Presiden Direktur Vale Indonesia Febriany Eddy sempat mengungkapkan bahwa dalam kerangka perjanjian kerja sama (Framework Cooperation Agreement/ FCA) yang dilakukan antara Vale Indonesia dan Huayou pada Rabu, 27 April 2022 lalu, kedua belah pihak telah menyepakati hal-hal pokok yang terkait dengan proyek smelter HPAL di Pomalaa ini, salah satunya yaitu Huayou akan membangun dan melaksanakan proyek HPAL Pomalaa, dan PT Vale akan memiliki hak untuk mengakuisisi hingga 30% saham Proyek HPAL Pomalaa tersebut.

Lantas, mengapa Vale Indonesia hanya menjadi pemegang saham minoritas di proyek smelter baru ini?

Direktur Vale Bernardus Irmanto pun buka suara terkait hal ini. Irmanto menjelaskan bahwa keputusan ini diambil karena Huayou lah yang membawa teknologi dan pembangun konstruksinya.

"Ya tentu saja karena teknologi dan constructor-nya adalah Huayou. Dari sisi partner, paling tidak mereka harus menjadi pemegang saham pengendali (minimal 51%). Kalau Vale punya teknologinya, Vale akan ambil posisi mayoritas," tuturnya kepada CNBC Indonesia, Selasa (10/05/2022).

Menurutnya, Huayou sudah berpengalaman dalam membangun dan mengoperasikan proyek smelter nikel, terutama berbasis teknologi HPAL. Salah satu proyek Huayou yang sudah beroperasi di Indonesia berlokasi di Kawasan Industri Morowali, Sulawesi Tengah.

"Ini teknologi yang membawa kan Huayou berdasarkan proyek mereka di Morowali, jadi secara bisnis bisa dimaklumi kalau mereka mengambil posisi mayoritas," ucapnya.

Dia pun menjelaskan, skema kepemilikan saham 30% Vale Indonesia di proyek HPAL Pomalaa ini nantinya akan dilakukan setelah pabrik tuntas dibangun dan sudah beroperasi.

"Setelah pabrik jadi, baru Vale akan mengambil 30% saham dengan harga yang sudah ditetapkan di depan. Ini juga untuk memitigasi risiko teknis. Jadi, PTVI akan membeli saham pabrik yang sudah jadi dan beroperasi," jelasnya.

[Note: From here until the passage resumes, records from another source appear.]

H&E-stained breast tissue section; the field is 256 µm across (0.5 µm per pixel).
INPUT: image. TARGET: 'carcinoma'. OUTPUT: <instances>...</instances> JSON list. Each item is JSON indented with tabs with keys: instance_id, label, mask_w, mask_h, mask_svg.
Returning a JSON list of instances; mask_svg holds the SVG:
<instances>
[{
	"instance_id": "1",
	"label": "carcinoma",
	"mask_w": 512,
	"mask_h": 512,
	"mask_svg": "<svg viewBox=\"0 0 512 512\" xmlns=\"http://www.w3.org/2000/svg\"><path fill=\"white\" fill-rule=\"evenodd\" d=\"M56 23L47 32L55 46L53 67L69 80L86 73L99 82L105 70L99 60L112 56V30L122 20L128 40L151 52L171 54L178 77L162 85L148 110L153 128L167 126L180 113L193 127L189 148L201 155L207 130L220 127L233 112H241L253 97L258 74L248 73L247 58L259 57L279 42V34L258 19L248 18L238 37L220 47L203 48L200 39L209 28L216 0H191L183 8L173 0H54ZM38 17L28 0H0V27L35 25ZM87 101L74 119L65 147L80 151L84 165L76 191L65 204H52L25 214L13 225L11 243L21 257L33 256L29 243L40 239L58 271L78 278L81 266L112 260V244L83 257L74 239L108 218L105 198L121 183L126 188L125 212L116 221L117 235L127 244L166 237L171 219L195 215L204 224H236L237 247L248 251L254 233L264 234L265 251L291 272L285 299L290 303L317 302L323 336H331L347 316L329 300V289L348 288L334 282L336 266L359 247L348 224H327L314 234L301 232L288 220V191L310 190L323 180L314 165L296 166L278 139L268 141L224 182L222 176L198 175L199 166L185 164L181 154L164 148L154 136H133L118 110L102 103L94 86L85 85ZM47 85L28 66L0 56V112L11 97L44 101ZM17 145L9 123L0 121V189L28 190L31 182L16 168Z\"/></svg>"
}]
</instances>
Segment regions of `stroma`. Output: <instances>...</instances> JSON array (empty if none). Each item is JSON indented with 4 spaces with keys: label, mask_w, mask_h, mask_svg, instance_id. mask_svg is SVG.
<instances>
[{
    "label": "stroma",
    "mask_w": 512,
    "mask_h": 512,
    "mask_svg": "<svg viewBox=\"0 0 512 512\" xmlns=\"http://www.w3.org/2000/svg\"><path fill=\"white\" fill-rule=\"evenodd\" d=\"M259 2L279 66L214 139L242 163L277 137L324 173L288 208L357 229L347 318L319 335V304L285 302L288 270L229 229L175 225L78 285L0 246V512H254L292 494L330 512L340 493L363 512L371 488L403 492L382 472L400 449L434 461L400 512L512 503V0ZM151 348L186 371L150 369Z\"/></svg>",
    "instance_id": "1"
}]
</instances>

Dia mengatakan, dalam FCA yang telah disepakati pada April lalu, studi teknis ditargetkan tuntas maksimal dalam waktu enam bulan ke depan, sehingga diharapkan konstruksi bisa mulai dilakukan pada akhir tahun ini. Proses konstruksi pun ditargetkan memakan waktu sekitar tiga tahun, sehingga ditargetkan pembangunan tuntas dan bisa beroperasi di 2025.

Perlu diketahui, dalam FCA ini disebutkan bahwa proyek HPAL Pomalaa ini akan mengadopsi dan menerapkan proses, teknologi dan konfigurasi HPAL Huayou yang telah teruji untuk memproses bijih limonit (kadar rendah) dan bijih saprolit (kadar tinggi) dari tambang PT Vale di Pomalaa, untuk menghasilkan produk Mixed Hydroxide Precipitate (MHP) dengan potensi kapasitas produksi hingga mencapai 120.000 metrik ton nikel per tahun.

Kapasitas produksi ini naik tiga kali lipat dari rencana sebelumnya bersama Sumitomo yang ditargetkan "hanya" sebesar 40 ribu ton per tahun.

Proyek smelter HPAL ini merupakan fasilitas pengolahan dan pemurnian bijih nikel menjadi bahan baku komponen baterai kendaraan listrik.

Adapun bijih nikel yang diolah melalui smelter HPAL ini biasanya bijih nikel kadar rendah (limonite nickel). Produk hasil olahan HPAL ini nanti bisa berupa Mix Hydroxide Precipitate (MHP) maupun Mix Sulphide Precipitate (MSP). Produk ini merupakan cikal bakal nickel sulphate atau cobalt sulphate yang menjadi bahan baku komponen baterai.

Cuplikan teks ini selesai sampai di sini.